*** Opening Data to use ***

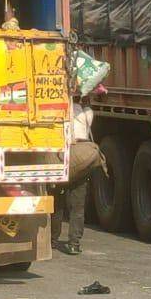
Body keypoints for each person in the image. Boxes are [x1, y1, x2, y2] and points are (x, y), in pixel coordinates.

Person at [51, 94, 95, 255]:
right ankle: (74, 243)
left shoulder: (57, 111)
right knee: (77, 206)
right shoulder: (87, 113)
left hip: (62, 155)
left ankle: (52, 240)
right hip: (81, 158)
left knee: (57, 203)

*** Closing Data to use ***
*** Opening Data to use ***

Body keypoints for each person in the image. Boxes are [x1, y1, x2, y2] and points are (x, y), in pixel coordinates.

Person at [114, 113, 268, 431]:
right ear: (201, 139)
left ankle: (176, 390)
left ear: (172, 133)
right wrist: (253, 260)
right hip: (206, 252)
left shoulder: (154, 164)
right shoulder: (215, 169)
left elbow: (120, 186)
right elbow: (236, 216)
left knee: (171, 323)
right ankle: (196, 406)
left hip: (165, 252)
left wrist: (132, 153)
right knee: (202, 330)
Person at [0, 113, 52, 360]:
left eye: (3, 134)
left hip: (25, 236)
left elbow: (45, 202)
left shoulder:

*** Closing Data to use ***
*** Opening Data to use ***

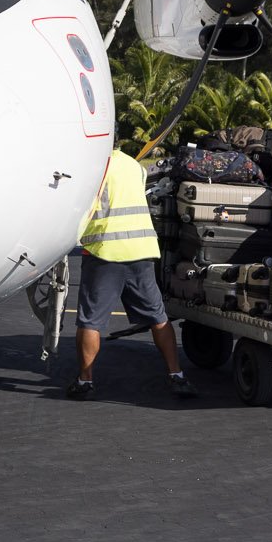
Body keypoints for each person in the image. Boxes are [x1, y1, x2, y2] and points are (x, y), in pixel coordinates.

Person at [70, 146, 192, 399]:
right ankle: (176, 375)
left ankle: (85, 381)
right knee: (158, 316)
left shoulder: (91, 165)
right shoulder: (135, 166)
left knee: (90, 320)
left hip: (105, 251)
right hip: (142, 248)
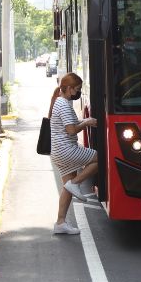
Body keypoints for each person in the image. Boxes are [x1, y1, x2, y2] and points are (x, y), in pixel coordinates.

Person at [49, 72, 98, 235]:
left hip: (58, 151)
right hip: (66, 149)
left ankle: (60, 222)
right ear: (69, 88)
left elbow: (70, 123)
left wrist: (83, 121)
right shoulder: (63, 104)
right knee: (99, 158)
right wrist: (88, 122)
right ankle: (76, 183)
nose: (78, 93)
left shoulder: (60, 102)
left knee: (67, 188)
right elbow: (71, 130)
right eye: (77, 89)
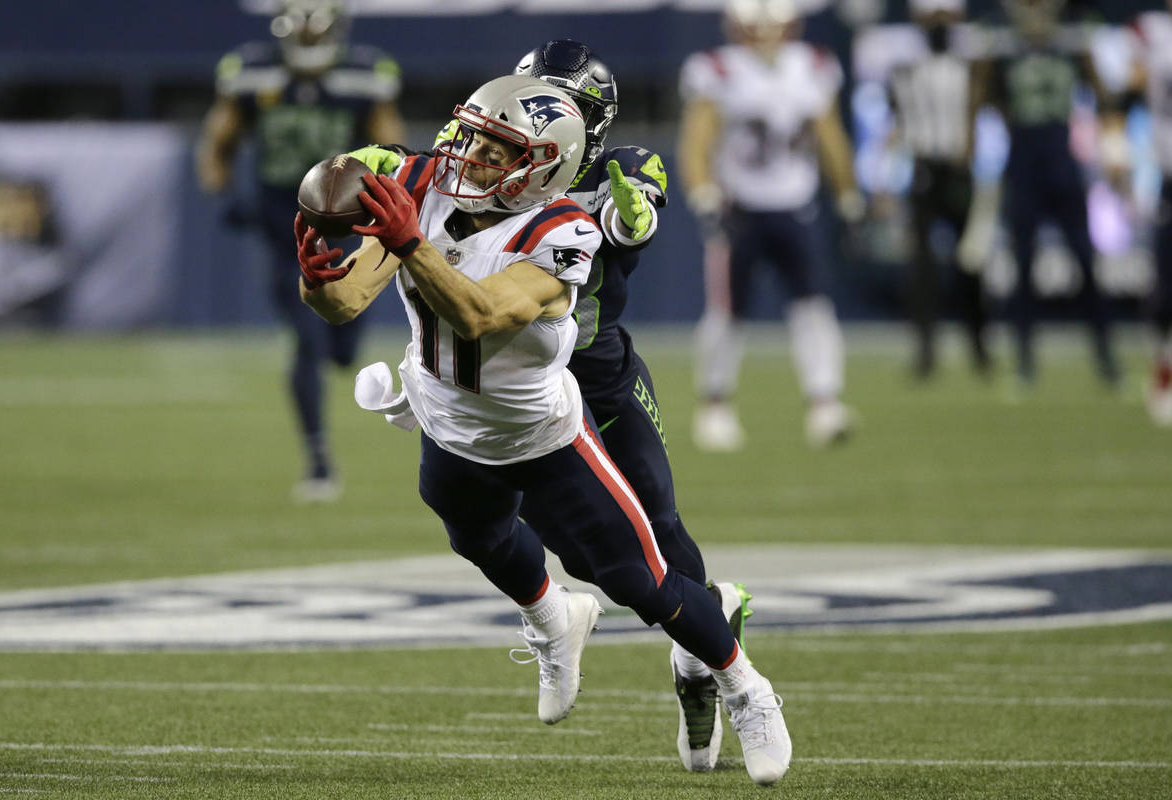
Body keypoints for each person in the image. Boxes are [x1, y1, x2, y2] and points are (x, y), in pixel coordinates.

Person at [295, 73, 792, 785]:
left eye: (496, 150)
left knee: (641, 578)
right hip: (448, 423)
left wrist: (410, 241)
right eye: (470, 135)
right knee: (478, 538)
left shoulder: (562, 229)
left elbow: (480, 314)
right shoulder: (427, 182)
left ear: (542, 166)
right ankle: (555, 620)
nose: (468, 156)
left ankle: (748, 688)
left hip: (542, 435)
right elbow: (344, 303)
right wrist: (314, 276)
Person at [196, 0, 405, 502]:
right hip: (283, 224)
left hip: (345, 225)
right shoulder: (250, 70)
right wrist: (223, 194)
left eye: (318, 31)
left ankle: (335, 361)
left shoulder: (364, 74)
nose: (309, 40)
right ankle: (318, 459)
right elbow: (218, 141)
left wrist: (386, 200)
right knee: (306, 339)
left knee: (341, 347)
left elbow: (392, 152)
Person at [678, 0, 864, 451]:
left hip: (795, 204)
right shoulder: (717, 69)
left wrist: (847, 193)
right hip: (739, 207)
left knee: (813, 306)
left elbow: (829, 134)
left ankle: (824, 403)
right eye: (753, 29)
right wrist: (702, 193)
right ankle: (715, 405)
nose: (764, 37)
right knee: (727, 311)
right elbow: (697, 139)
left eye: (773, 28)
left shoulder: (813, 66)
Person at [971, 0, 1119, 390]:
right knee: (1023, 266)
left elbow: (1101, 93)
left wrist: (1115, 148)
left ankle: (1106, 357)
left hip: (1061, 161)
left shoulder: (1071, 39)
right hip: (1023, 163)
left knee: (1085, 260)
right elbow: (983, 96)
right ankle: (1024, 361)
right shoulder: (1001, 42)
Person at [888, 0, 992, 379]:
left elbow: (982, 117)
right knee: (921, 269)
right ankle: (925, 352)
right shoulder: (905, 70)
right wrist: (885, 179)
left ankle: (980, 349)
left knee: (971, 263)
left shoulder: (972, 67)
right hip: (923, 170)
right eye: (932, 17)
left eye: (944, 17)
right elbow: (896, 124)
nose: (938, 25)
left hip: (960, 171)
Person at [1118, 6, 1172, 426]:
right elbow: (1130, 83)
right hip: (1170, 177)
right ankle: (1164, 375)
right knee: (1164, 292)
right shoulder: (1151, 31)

*** Closing Data to use ***

» **Exercise instructions**: Checking each line of the data, count the ones containing "wrist", and give only that count.

» **Written response**: 12